We used thermal heating process, under a pressure of 10−7 mbar, to fabricate thin films of cobalt on monocrystalline silicon Si (100) substrates. The incident beam strikes the substrates under normal and oblique incidences within a home-made evaporation chamber. The thickness of the deposited films ranges from 18 to 400 nm. Microscopic characterizations of the films are performed with X-ray diffraction (XRD) measurements and infer that all the samples are polycrystalline, with a hexagonal close packed (h.c.p.) structure and exhibit a preferred orientation, for the perpendicularly evaporated films.
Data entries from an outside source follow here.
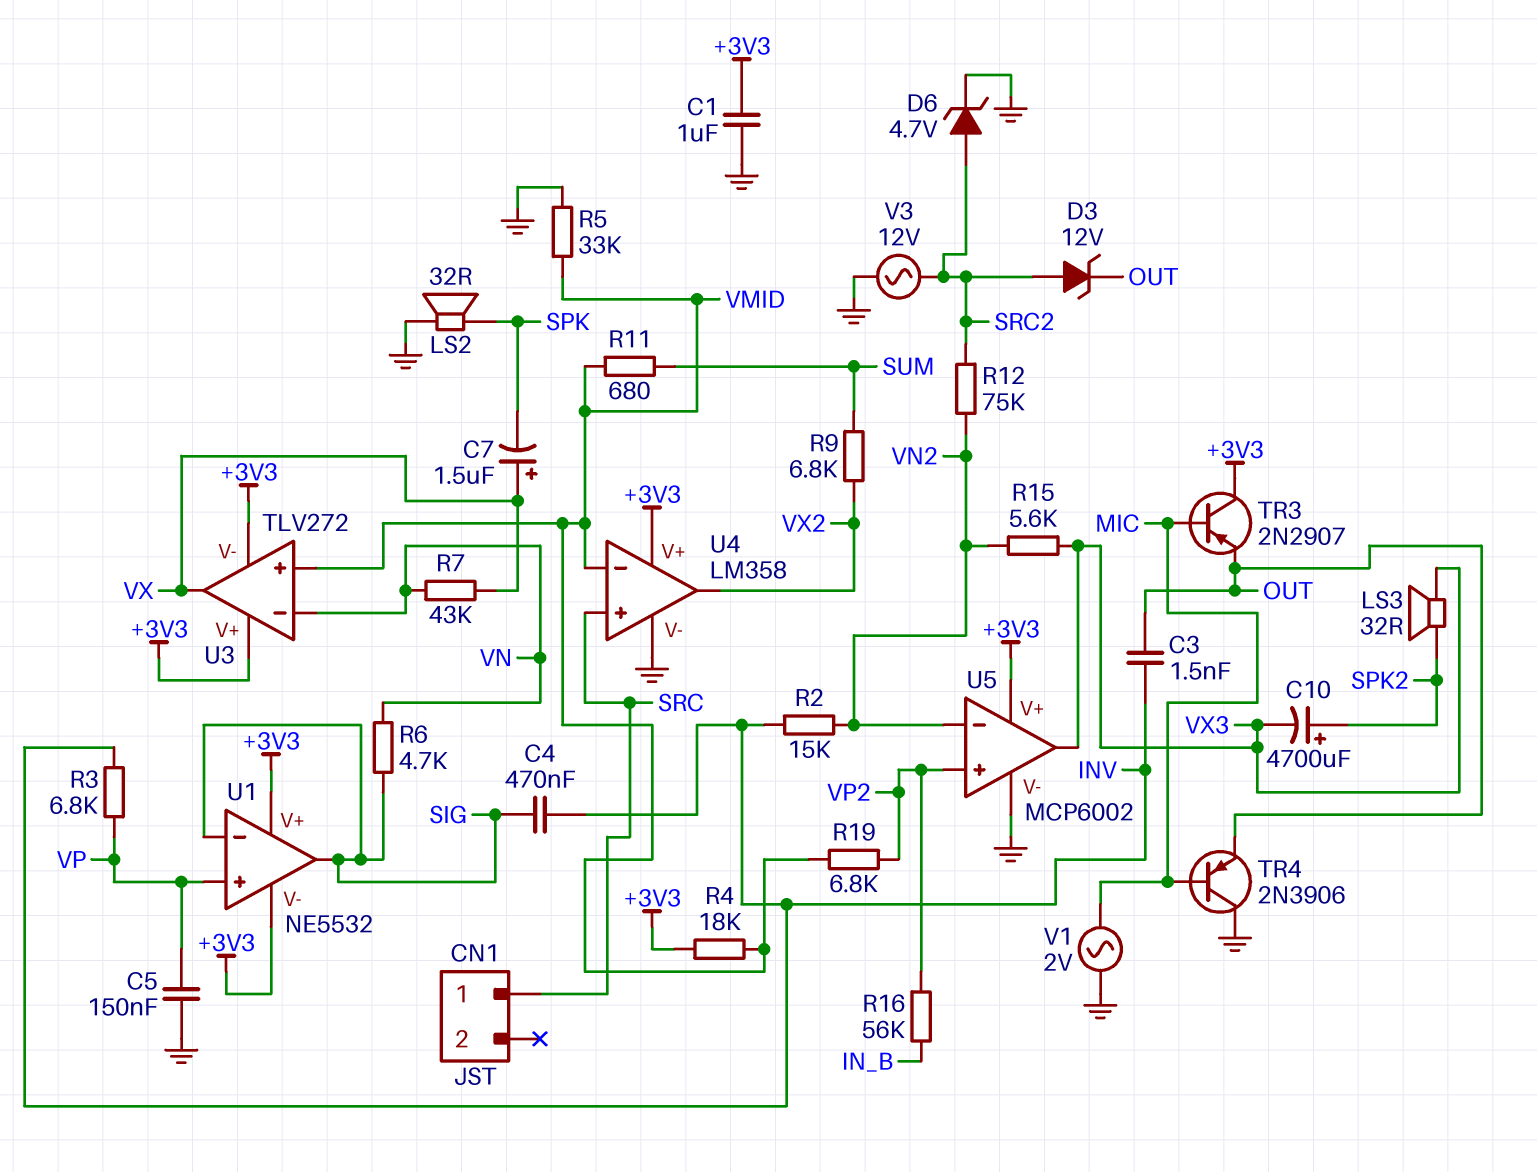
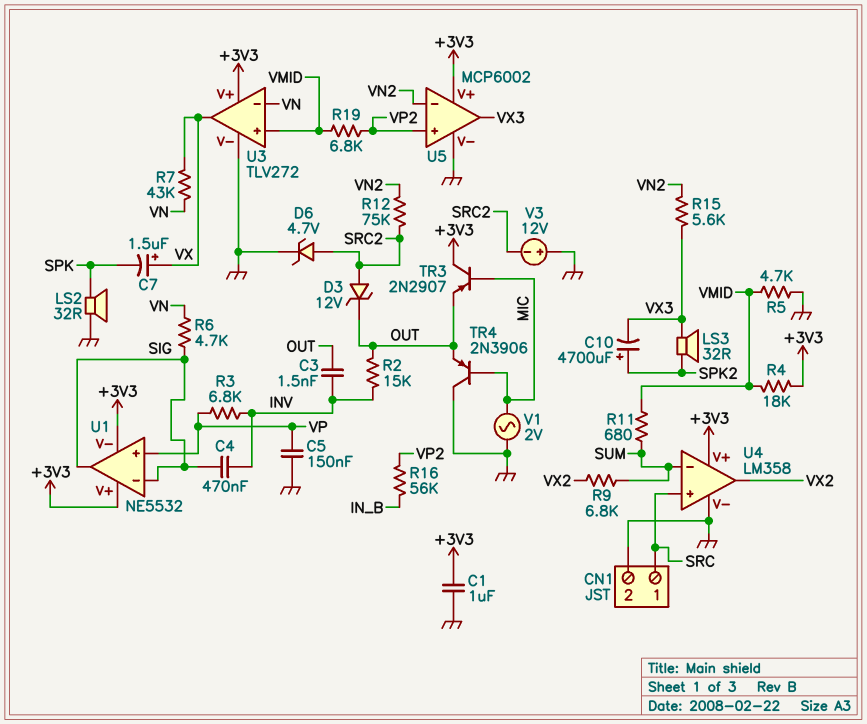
CN1 pin 2: none -> GND
R2: 15k (INV, VN2) -> 15k (INV, OUT)
R5: 33k (GND, VMID) -> 4.7k (GND, VMID)
U3 pin V-: +3V3 -> GND
U4 pin in-: VMID -> SUM
V3: AC 12V (GND, SRC2) -> 12V (plus GND, minus SRC2)

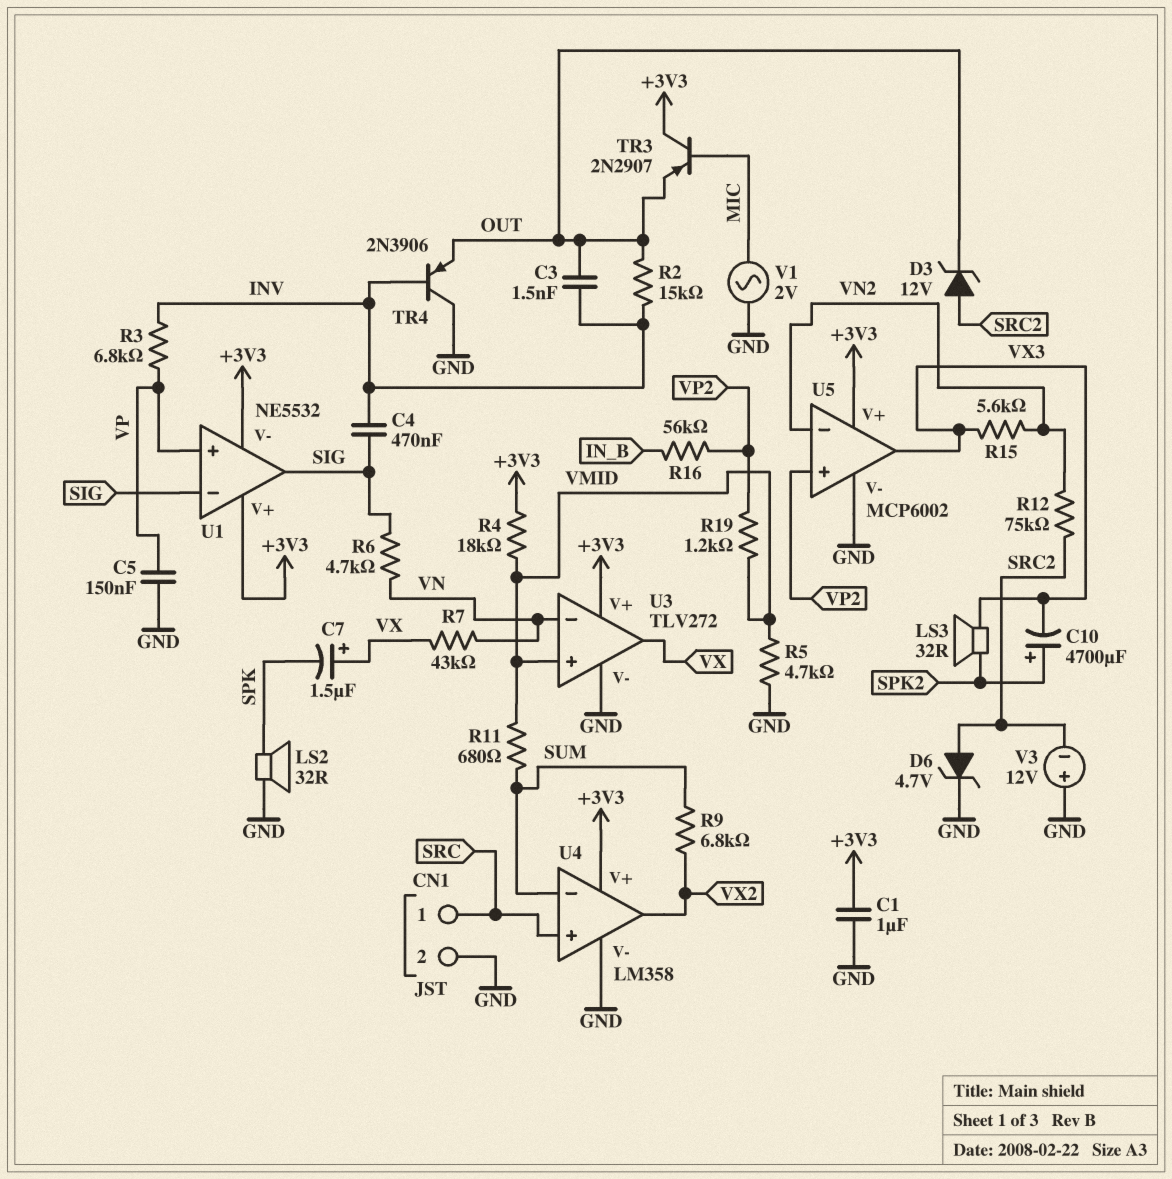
R19: 6.8k (VMID, VP2) -> 1.2k (VMID, VP2)
TR4: PNP 2N3906 (B MIC, C GND, E OUT) -> PNP 2N3906 (B INV, C GND, E OUT)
The grain size is found to increase with the thickness of the magnetic layer. The values of the computed parameters allow concluding to a compressive stress for the thinnest films. The static magnetic properties have been performed by means of magnetic force microscopy (M.F.M.) and Alternating Gradient Field Magnetometer (A.G.F.M.) tools. The dynamic magnetic properties have been investigated using Brillouin Light Scattering (B.L.S.) measurements. The MFM observations were performed after in-plane ac demagnetization, and stripe patterns are observed, only for the thickest films, showing the weaker perpendicular anisotropies. We used the findings provided by these tools to compute the effective magnetic anisotropy factors K u . Values of K u , higher than 13 × 106 erg.cm−3, have been found.